*** Begin section ***
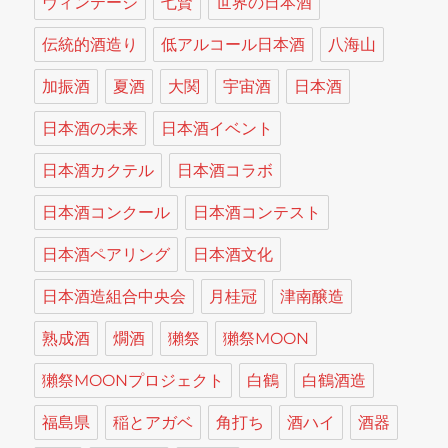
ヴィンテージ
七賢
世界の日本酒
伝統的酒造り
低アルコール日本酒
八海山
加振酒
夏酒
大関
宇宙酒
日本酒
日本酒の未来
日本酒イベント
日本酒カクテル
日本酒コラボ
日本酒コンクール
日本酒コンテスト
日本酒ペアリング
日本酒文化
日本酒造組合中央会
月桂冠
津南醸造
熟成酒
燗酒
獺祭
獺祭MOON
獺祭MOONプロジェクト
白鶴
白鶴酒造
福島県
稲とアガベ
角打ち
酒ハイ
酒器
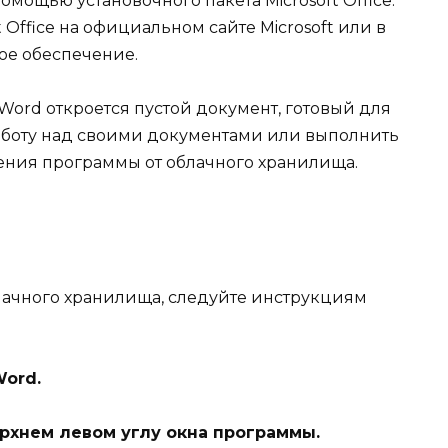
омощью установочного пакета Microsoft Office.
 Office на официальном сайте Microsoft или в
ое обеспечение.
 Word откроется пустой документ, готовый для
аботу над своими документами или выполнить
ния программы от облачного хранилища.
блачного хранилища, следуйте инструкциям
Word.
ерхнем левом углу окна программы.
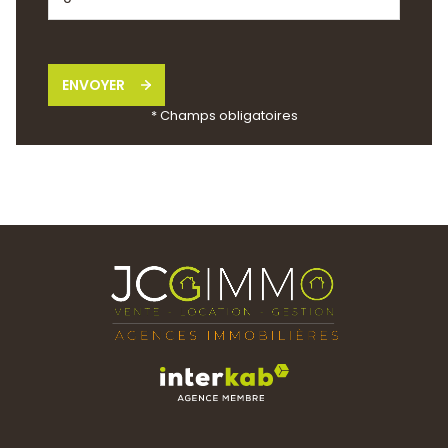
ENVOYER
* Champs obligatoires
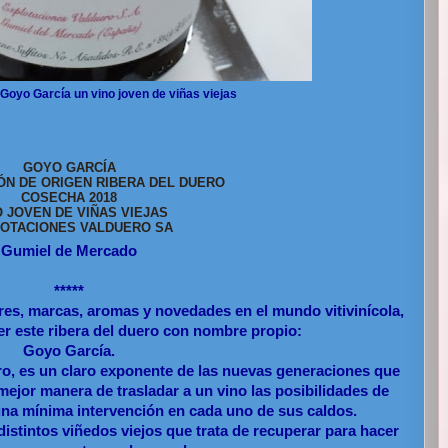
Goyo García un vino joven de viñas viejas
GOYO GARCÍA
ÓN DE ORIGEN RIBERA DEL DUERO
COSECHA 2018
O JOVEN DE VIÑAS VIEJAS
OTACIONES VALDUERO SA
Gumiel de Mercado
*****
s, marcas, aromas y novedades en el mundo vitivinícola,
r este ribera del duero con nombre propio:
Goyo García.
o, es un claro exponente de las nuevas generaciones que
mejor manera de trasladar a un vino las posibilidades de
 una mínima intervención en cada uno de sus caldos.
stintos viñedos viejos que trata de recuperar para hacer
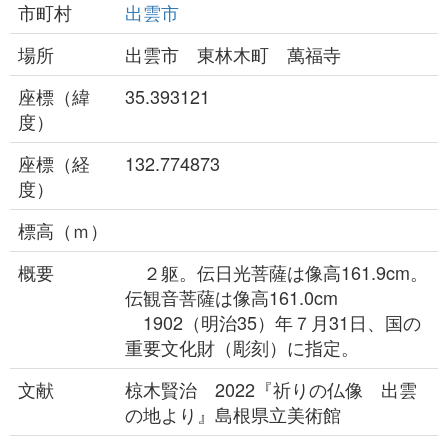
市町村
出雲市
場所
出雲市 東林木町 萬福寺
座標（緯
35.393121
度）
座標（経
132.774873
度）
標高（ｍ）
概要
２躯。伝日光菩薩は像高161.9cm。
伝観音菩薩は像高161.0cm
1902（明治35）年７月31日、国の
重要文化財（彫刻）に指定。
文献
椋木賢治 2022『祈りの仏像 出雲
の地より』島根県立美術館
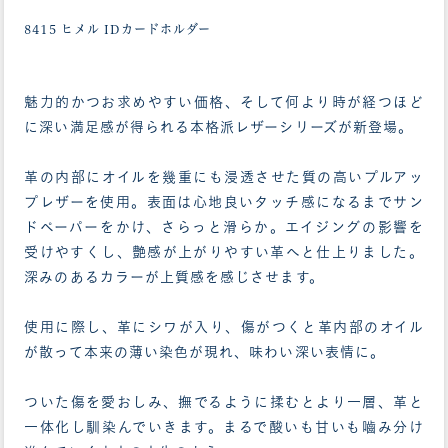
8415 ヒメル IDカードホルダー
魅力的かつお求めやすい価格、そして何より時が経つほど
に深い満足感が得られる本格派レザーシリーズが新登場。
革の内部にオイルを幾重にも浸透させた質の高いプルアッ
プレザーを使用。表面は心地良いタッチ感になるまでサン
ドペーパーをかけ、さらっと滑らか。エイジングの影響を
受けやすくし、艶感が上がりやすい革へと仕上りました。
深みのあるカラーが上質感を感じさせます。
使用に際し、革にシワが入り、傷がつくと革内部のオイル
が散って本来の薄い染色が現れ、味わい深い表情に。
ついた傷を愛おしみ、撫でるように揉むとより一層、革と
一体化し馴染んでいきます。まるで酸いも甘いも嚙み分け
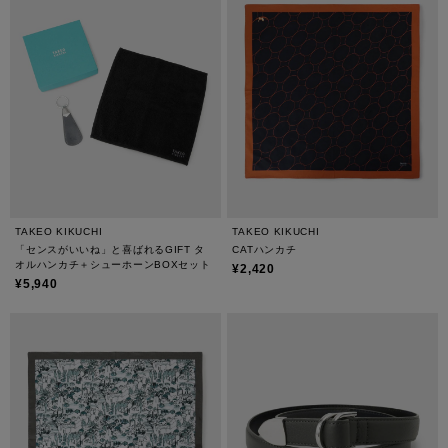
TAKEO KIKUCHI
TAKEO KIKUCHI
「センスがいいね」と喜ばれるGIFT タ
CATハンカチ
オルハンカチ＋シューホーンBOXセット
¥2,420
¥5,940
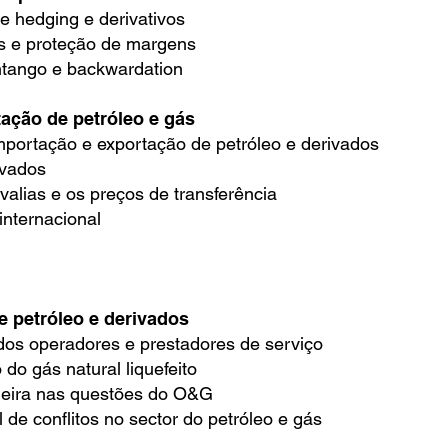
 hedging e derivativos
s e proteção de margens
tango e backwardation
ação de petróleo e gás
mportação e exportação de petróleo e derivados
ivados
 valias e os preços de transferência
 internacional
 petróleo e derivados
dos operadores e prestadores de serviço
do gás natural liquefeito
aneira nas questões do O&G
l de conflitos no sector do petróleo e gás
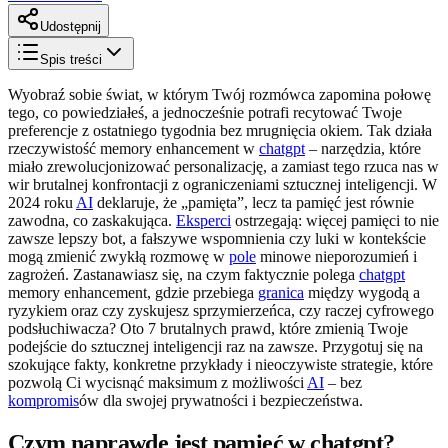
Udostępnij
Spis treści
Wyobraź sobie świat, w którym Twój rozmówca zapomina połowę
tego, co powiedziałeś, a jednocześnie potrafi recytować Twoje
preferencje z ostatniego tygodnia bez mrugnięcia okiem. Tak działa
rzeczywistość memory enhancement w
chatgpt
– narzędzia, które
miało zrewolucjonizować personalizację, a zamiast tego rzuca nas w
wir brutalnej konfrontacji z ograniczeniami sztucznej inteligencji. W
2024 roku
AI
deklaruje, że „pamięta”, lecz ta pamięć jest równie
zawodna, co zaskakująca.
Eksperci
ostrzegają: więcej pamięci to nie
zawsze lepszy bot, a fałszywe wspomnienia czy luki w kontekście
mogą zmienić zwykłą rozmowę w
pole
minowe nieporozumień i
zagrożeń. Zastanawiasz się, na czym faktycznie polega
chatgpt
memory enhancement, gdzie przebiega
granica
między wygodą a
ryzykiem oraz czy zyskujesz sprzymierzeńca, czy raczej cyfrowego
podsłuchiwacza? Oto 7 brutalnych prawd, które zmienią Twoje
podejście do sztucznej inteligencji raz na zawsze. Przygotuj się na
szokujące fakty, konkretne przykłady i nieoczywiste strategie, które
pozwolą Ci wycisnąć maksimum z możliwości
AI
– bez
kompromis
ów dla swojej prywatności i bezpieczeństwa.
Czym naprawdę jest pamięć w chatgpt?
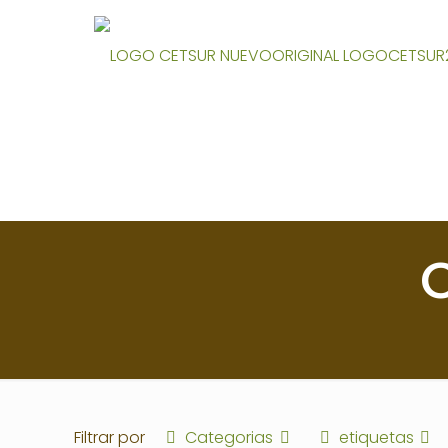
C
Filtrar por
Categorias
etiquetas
*** End section ***
**YOUR GOAL**
Reproduce the material starting at the line containing "8415 ヒメル IDカードホルダー" and ending at the line containing "が散って本来の薄い染色が現れ、味わい深い表情に。", swapping "オイル" for "油分" and leaving everything else unchanged.

**OUTPUT FOR THIS TASK**
8415 ヒメル IDカードホルダー
魅力的かつお求めやすい価格、そして何より時が経つほど
に深い満足感が得られる本格派レザーシリーズが新登場。
革の内部に油分を幾重にも浸透させた質の高いプルアッ
プレザーを使用。表面は心地良いタッチ感になるまでサン
ドペーパーをかけ、さらっと滑らか。エイジングの影響を
受けやすくし、艶感が上がりやすい革へと仕上りました。
深みのあるカラーが上質感を感じさせます。
使用に際し、革にシワが入り、傷がつくと革内部の油分
が散って本来の薄い染色が現れ、味わい深い表情に。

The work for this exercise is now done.